[Stored data entries]

◆ ◆ ◆ ◆ ◆ ◆ ◆

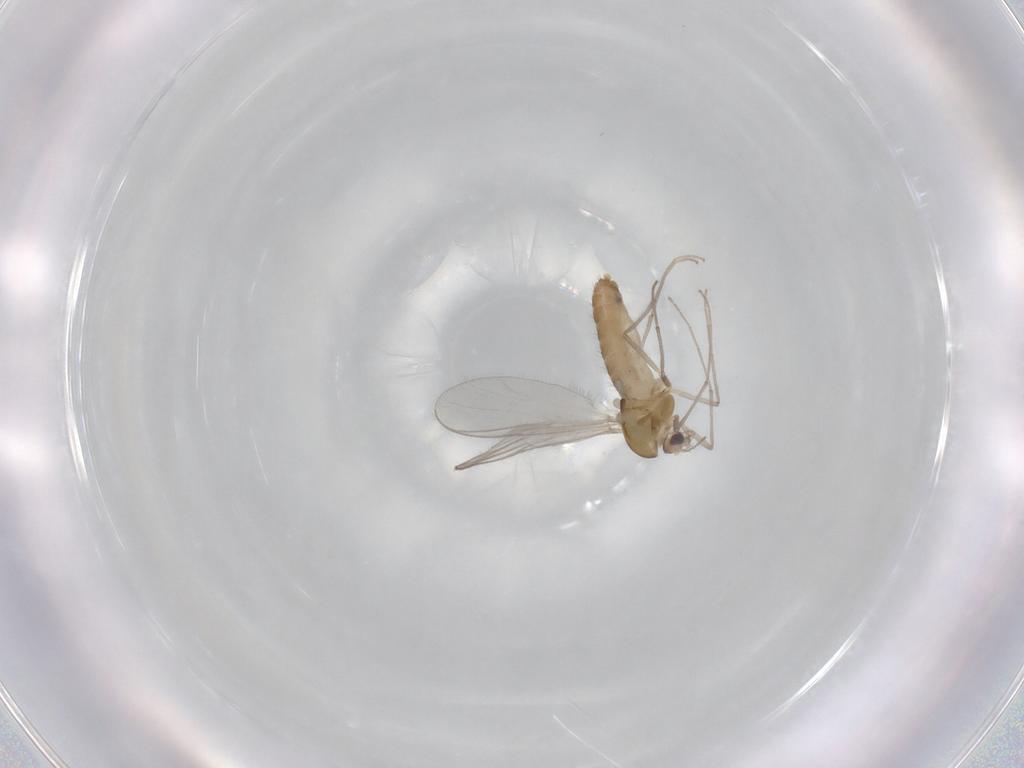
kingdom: Animalia
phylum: Arthropoda
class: Insecta
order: Diptera
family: Chironomidae
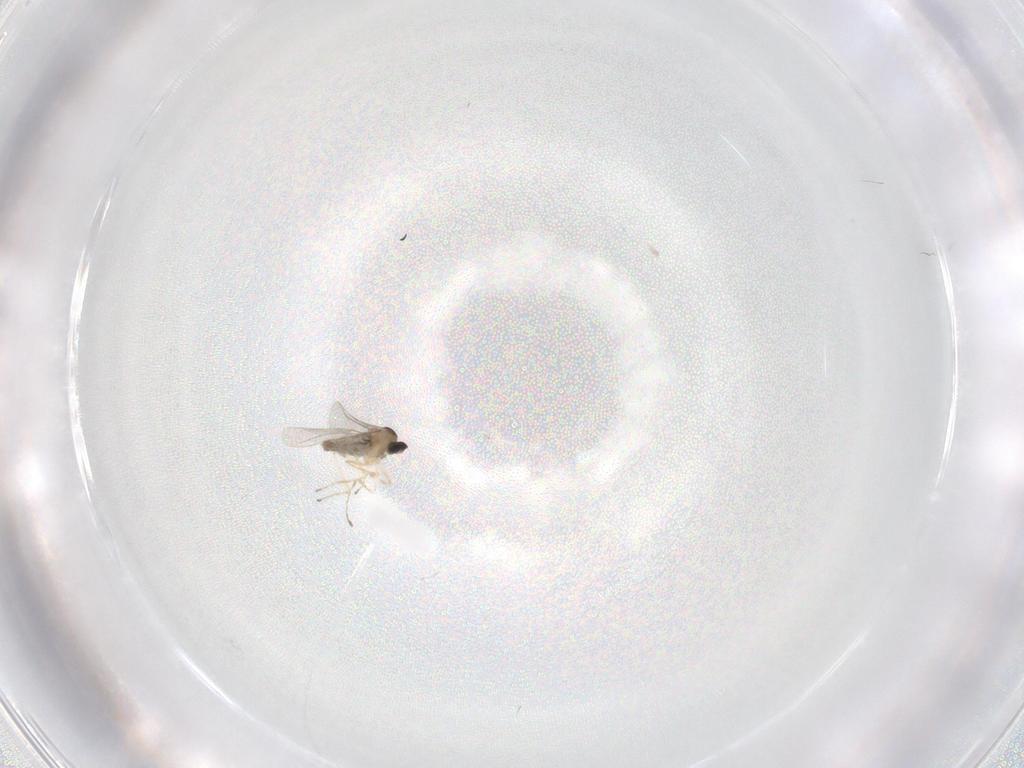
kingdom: Animalia
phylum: Arthropoda
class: Insecta
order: Diptera
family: Cecidomyiidae
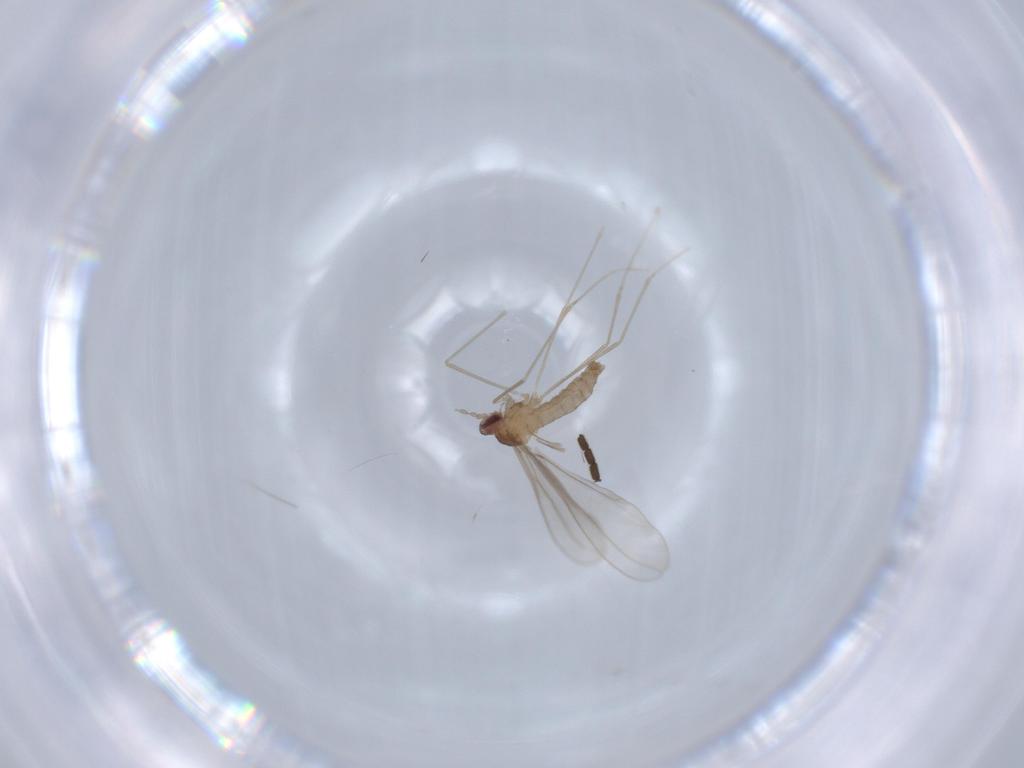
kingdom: Animalia
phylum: Arthropoda
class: Insecta
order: Diptera
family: Cecidomyiidae
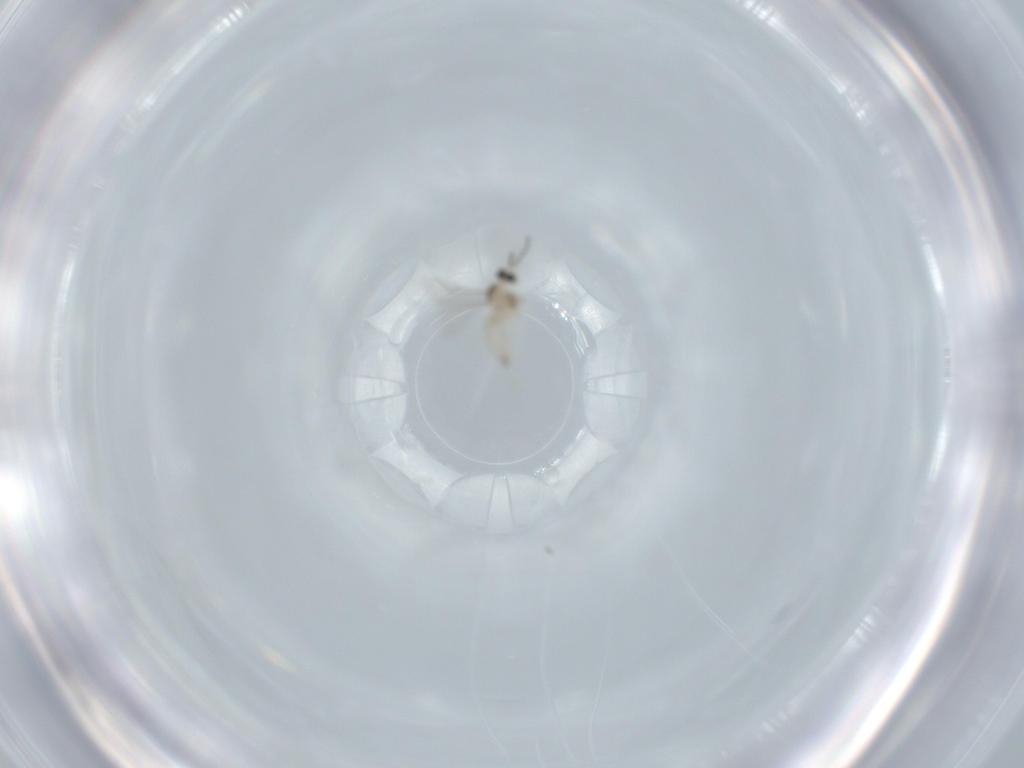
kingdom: Animalia
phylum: Arthropoda
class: Insecta
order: Diptera
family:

◆ ◆ ◆ ◆ ◆ ◆ ◆

_The exercise_
Render every line of the records above as a numbered list, leaving out the pictures and any blank lines.

_Final result_
1. kingdom: Animalia
2. phylum: Arthropoda
3. class: Insecta
4. order: Diptera
5. family: Chironomidae
6. kingdom: Animalia
7. phylum: Arthropoda
8. class: Insecta
9. order: Diptera
10. family: Cecidomyiidae
11. kingdom: Animalia
12. phylum: Arthropoda
13. class: Insecta
14. order: Diptera
15. family: Cecidomyiidae
16. kingdom: Animalia
17. phylum: Arthropoda
18. class: Insecta
19. order: Diptera
20. family:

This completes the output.